Hirschberg R, Brunori G, Kopple J D, Guler H P
Division of Nephrology and Hypertension, Harbor-UCLA Medical Center.
Kidney Int. 1993 Feb;43(2):387-97. doi: 10.1038/ki.1993.57.
Acute and chronic studies in rats have shown that administration of human recombinant insulin-like growth factor I (rhIGF-I) lowers renal vascular resistance and increases RPF, GFR and proximal tubular phosphate absorption. In the present study we examined the effects of subcutaneous injections of rhIGF-I on glomerular and tubular function in eight normal men. Individuals were studied for 5.5 consecutive days in a clinical research center while they ate a constant diet. Four subjects were studied in a non-volume expanded state (Group 1) and four individuals were evaluated during a saline load. From the second to the fourth day, subjects received subcutaneous injections of rhIGF-I, 60 micrograms/kg, at 0800, 1400 and 2000 hours. After commencing the rhIGF-I injections, serum IGF-I levels rose quickly and remained at about three to four times that of baseline throughout the period of rhIGF-I injections. In both the normal and the saline loaded subjects, renal vascular resistance decreased and RPF and GFR (PAH and inulin clearances) rose quickly and were clearly altered within six hours after starting the rhIGF-I injections. RPF had increased by 32 +/- 3% and 33 +/- 2% (grand mean +/- SEM) in the normal and the saline loaded subjects, and GFR rose by 22 +/- 3% and 36 +/- 4% in the two groups. In both groups the absolute and the fractional excretion of phosphate decreased markedly during rhIGF-I treatment, but the absolute and fractional excretion of calcium did not change. The urinary fractional and absolute excretion of albumin and IgG also increased, although slightly, with rhIGF-I injections. There was no consistent effect of IGF-I on tubular sodium handling. These findings demonstrate that in normal men subcutaneous injections of rhIGF-I greatly increase RPF, GFR, and tubular phosphorus reabsorption and enhances microproteinuria.

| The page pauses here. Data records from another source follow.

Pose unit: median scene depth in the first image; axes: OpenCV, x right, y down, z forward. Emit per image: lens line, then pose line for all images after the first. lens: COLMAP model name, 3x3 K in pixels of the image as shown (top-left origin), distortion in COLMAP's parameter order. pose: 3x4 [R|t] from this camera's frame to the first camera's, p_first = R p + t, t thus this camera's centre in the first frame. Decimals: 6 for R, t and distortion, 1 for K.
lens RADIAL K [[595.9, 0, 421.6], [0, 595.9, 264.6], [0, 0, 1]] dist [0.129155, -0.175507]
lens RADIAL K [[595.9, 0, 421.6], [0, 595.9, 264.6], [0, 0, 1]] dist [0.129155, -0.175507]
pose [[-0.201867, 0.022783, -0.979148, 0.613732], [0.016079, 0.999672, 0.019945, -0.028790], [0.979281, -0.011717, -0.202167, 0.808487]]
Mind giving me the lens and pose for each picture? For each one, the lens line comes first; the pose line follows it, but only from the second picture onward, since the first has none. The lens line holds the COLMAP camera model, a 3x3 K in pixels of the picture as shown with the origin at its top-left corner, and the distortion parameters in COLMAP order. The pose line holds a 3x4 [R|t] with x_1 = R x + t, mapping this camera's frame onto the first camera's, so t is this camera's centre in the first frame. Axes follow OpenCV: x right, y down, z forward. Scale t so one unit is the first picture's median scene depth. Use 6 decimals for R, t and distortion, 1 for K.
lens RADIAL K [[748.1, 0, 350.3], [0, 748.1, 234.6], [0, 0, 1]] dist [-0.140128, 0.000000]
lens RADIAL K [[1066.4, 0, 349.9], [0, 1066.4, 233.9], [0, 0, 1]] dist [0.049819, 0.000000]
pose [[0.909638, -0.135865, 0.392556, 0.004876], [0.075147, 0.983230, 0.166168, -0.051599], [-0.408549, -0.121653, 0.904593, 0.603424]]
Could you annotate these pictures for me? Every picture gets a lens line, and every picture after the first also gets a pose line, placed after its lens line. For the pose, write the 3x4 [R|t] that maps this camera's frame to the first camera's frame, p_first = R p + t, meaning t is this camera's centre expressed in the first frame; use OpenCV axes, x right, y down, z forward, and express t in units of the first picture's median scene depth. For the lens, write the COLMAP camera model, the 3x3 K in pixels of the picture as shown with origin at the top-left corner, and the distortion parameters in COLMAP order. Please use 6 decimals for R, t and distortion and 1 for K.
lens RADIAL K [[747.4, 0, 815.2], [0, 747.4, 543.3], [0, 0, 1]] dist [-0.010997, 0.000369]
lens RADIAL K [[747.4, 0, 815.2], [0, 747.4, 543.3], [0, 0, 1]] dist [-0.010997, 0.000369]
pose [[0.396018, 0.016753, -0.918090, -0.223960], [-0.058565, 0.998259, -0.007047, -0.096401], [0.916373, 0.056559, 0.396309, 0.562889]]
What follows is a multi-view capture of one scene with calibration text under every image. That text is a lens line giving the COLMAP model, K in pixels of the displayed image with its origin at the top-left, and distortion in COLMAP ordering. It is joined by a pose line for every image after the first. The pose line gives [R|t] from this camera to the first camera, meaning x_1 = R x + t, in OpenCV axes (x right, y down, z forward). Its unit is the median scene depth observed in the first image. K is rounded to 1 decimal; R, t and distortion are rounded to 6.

对大鼠进行的急性和慢性研究表明,给予人重组胰岛素样生长因子I(rhIGF-I)可降低肾血管阻力,并增加肾血浆流量(RPF)、肾小球滤过率(GFR)和近端肾小管磷吸收。在本研究中,我们检测了皮下注射rhIGF-I对8名正常男性肾小球和肾小管功能的影响。研究对象在临床研究中心连续5.5天食用固定饮食。4名受试者处于非容量扩张状态(第1组),另外4名受试者在盐水负荷期间接受评估。从第2天至第4天,受试者于08:00、14:00和20:00接受皮下注射rhIGF-I,剂量为60微克/千克。开始注射rhIGF-I后,血清IGF-I水平迅速升高,并在整个rhIGF-I注射期间维持在基线水平的约三至四倍。在正常受试者和盐水负荷受试者中,肾血管阻力均降低,RPF和GFR(对氨基马尿酸和菊粉清除率)迅速升高,且在开始注射rhIGF-I后6小时内明显改变。正常受试者和盐水负荷受试者的RPF分别增加了32±3%和33±2%(总体均值±标准误),两组的GFR分别升高了22±3%和36±4%。在rhIGF-I治疗期间,两组的磷酸盐绝对排泄量和排泄分数均显著降低,但钙的绝对排泄量和排泄分数未发生变化。随着rhIGF-I注射,白蛋白和IgG的尿排泄分数和绝对排泄量也略有增加。IGF-I对肾小管钠处理没有一致的影响。这些发现表明,在正常男性中,皮下注射rhIGF-I可显著增加RPF、GFR和肾小管磷重吸收,并增强微量蛋白尿。